Monday, Jul. 16, 1951
The Kangaroo Court
Under Nazi rule, the Germans used the great hall of Pankrac Prison in Prague as a combination courtroom and execution chamber. Last week into Pankrac's great hall the Czech Communist government brought its own victim: Associated Press Correspondent William N. Oatis, who was arrested by Czech police nearly three months ago (TIME, May 7). He was charged with "espionage" and "activities hostile to the state." But his real crime was reporting the news.
As he stood up before the five-judge court, Bill Oatis (6 ft., 120 Ibs.) looked even frailer than usual. His glasses were gone, even though he can barely see without them. After railing against all Western newsmen as "trained spies," the prosecutor summed up: "Oatis was particularly dangerous because of his discretion and insistence on only accurate, correct and verified information."
The Snatch. As an A.P. staffer for 14 years, Oatis had earned the good reputation the prosecutor damned him for. A stickler for accuracy and a digger for details, cautious, quiet Reporter Oatis had seemed just the man to put in charge of the bureau in Prague a year ago, after two chiefs had been booted out by the Czech government on trumped-up charges.
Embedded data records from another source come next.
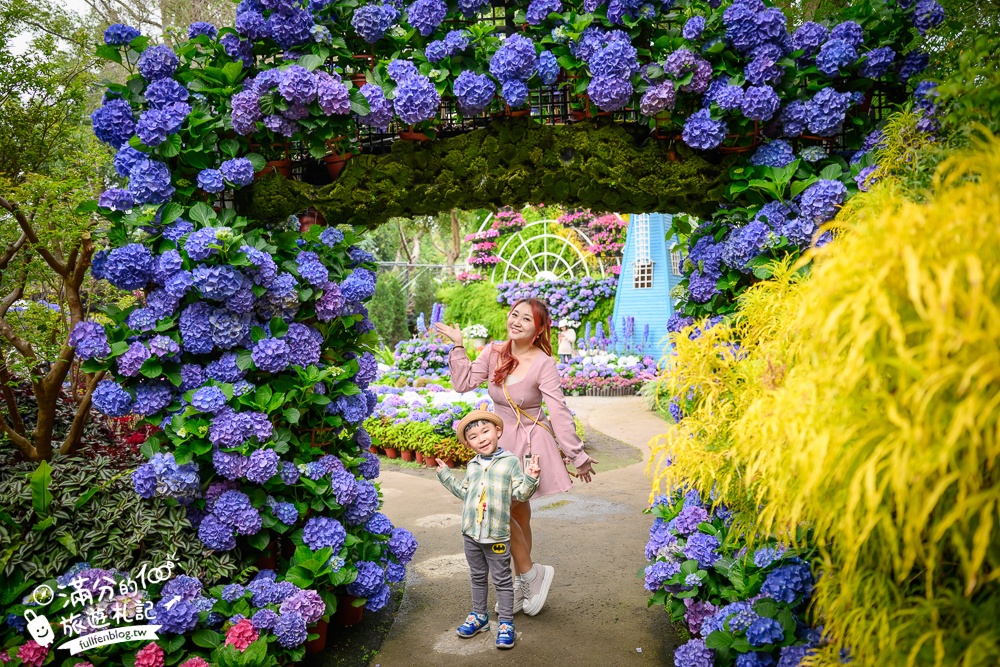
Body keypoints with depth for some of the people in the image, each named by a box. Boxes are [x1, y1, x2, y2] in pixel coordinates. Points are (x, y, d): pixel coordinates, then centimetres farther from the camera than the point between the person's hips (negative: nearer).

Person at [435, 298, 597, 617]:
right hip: (502, 442, 6)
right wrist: (458, 345, -8)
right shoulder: (493, 353, -2)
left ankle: (530, 574, 10)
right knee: (518, 512, 15)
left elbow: (559, 413, -17)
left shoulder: (544, 364, -17)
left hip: (530, 445, -6)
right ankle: (525, 582, 31)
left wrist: (578, 456, -14)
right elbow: (464, 383, -5)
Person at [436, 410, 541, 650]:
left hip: (497, 535, -5)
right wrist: (446, 475, 19)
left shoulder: (510, 462, -7)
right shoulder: (472, 466, 9)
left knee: (502, 580, 6)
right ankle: (479, 616, 34)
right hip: (471, 533, 5)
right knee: (477, 577, 19)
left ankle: (506, 623, 17)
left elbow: (519, 493, -10)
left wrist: (529, 478, -27)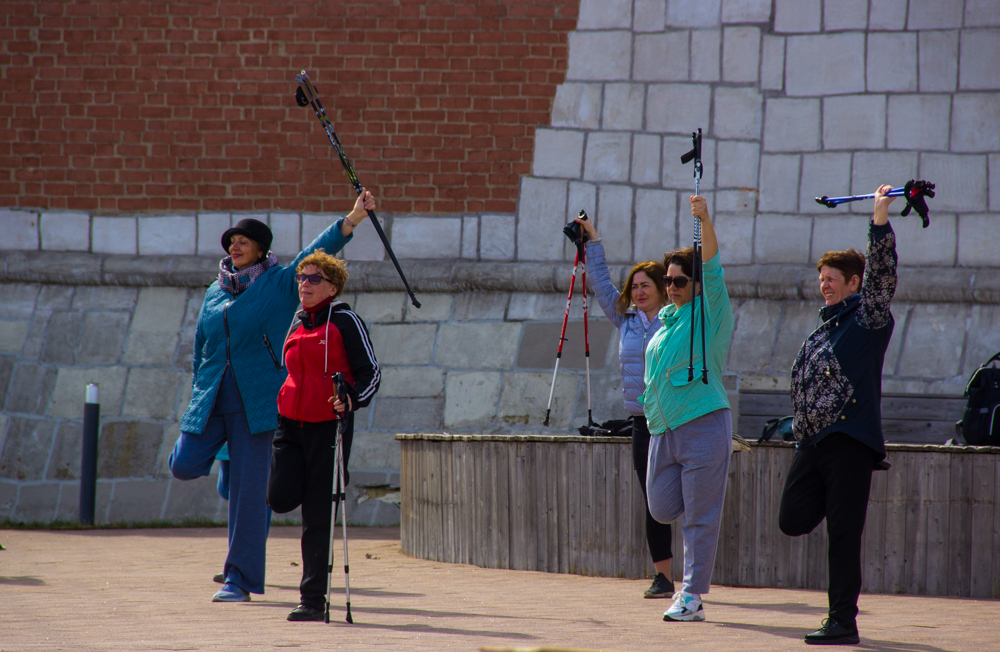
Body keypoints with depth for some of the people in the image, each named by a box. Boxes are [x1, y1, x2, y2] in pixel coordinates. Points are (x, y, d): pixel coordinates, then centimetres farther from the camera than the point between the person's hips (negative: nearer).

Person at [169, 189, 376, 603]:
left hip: (256, 401, -4)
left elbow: (317, 254, -8)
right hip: (212, 398, 4)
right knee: (184, 466, -8)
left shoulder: (278, 284, 2)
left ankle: (240, 580, -1)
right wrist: (199, 395, 17)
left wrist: (351, 220, -21)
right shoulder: (214, 293, 14)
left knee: (248, 490, -6)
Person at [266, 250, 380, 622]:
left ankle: (314, 599, 1)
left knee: (317, 518, -4)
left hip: (329, 423, -6)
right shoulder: (299, 322, 13)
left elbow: (370, 373, -7)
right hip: (292, 422, 6)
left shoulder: (345, 321, -5)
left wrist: (353, 399, -24)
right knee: (280, 498, -9)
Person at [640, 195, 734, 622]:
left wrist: (705, 221, -29)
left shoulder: (709, 310, -3)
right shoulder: (665, 318, 17)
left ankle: (692, 596, -1)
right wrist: (649, 405, 24)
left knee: (700, 518, -5)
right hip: (662, 428, 7)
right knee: (662, 509, 6)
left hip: (703, 424, -7)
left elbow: (712, 268, -18)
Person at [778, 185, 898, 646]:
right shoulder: (825, 328, 21)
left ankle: (844, 621, -2)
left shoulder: (868, 318, -1)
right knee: (793, 521, -2)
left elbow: (881, 270, -16)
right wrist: (800, 426, 22)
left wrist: (880, 217, -23)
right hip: (812, 442, 7)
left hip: (850, 440, -7)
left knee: (843, 534, -6)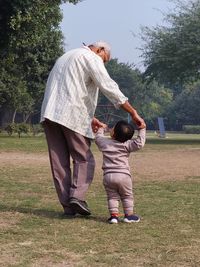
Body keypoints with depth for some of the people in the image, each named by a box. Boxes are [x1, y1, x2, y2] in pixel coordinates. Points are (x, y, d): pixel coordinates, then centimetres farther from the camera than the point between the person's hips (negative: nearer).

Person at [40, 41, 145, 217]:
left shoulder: (67, 57, 29)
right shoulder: (92, 58, 1)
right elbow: (109, 88, -9)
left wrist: (90, 118, 25)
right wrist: (133, 113, -9)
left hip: (50, 113, 7)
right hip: (71, 116, -7)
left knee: (59, 162, 6)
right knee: (84, 159, 2)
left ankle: (68, 206, 4)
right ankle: (77, 196, -15)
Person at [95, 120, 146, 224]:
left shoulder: (104, 142, 6)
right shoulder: (126, 145, -4)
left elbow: (98, 137, 28)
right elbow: (139, 143, -13)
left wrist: (101, 129, 46)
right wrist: (142, 130, -4)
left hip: (108, 176, 2)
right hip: (123, 175, -2)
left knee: (112, 197, 10)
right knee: (127, 196, 12)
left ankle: (114, 215, 2)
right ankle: (129, 215, 10)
In Prague, Reporter Oatis did not put government handouts on the wire without trying to check them first or add background material. He had his first big runin with the Czech police when he tried to find out the home address of a speaker at the Prague Youth Conference who was listed by the Czech government as a U.S. delegate, although he had viciously attacked America. Later, four of Oatis' Czech assistants mysteriously disappeared. On April 22, Oatis himself reported to the U.S. embassy that he was being watched 24 hours a day. Next day he was kidnaped by the police and jailed. All requests to see him were brusquely turned down.
The Confession. When he appeared at the trial last week, there were no Western newsmen in Prague, and only two U.S. embassy officials were admitted to the courtroom. Oatis met his defense lawyer for the first time when the trial magistrate pointed to a stranger standing near by and told Oatis, "This is Dr. Bartos." Then, like a ventriloquist's dummy, Oatis went through all the stiff motions of "confessing" to espionage. As in other propaganda trials, the low, hesitant words were broadcast. Oatis admitted taking orders from New York and London A.P. officials to find out what happened to deposed Czech Foreign Minister Vladimir dementis and otherwise trying to get information that the Czech government had not officially released. To Western newsmen, his "spying" was obviously no more than the routine news-gathering of correspondents all over the free world. The only charge against him that was not strictly news-gathering Oatis flatly denied. He knew nothing, he said, about "a man named Joe," who was accused of being a leader in a group connected with the assassination of a Czech security policeman long before Oatis came to Prague.
Witnesses testified to such acts by Oatis as checking on the comings & goings of high politicos at Prague airport, and visiting foreign diplomats. Three of Oatis' Czech assistants (the fourth is still missing) admitted that they too "felt guilty."
Then Bill Oatis, broken by months of questioning, made his final speech. "I am sorry I went in for espionage in this country," he said. "I did it only because I listened to the wrong kind of orders from abroad ... I am sorry for all this. Your security organ caught me and now you know all about me." The Czech court sentenced him to ten years in prison, with a chance of five years off for "good behavior." His three assistants got 16, 18 and 20-year sentences.
The Ransom Price? The verdict touched off a roar of protest all over the free world. The State Department blasted the trial as "a kangaroo court staged before the klieg lights of propaganda," a "shabby 'conviction'" based on "fabricated charges." In London, the News Chronicle cried: "To make the legitimate gathering of news a crime as the Czechs have done is as severe an indictment of the Communist regimes as there could be."
Robert A. Vogeler, recuperating from the same kind of Darkness-at-Noon proceeding, put his finger on the probable Czech motive for the Oatis conviction. "They snatch an American citizen," said Vogeler, "and hold him prisoner until our State Department coughs up ransom . . . We are the greatest country and we continue to crawl." To get Vogeler out of jail, the U.S. went along with the Communists' snatch & ransom plot, forked over several million dollars worth of industrial concessions to the Hungarian government. What ransom do the Czechs want? Among the guesses is that they want the U.S. to shut up Radio Free Europe, a private organization (TIME, July 17, 1950) which broadcasts the names of Czech spies and government informants and needles the Czech regime unmercifully.
There is every reason to believe that the State Department will not pay ransom. But other than stopping all private travel to Czechoslovakia right after Oatis was arrested, it has not yet gone beyond protests and denunciations to help Oatis. The Czech government still has nine embassy officials in Washington, five staffers at the U.N., and it is still selling goods in the U.S. at the rate of $28,000,000 a year.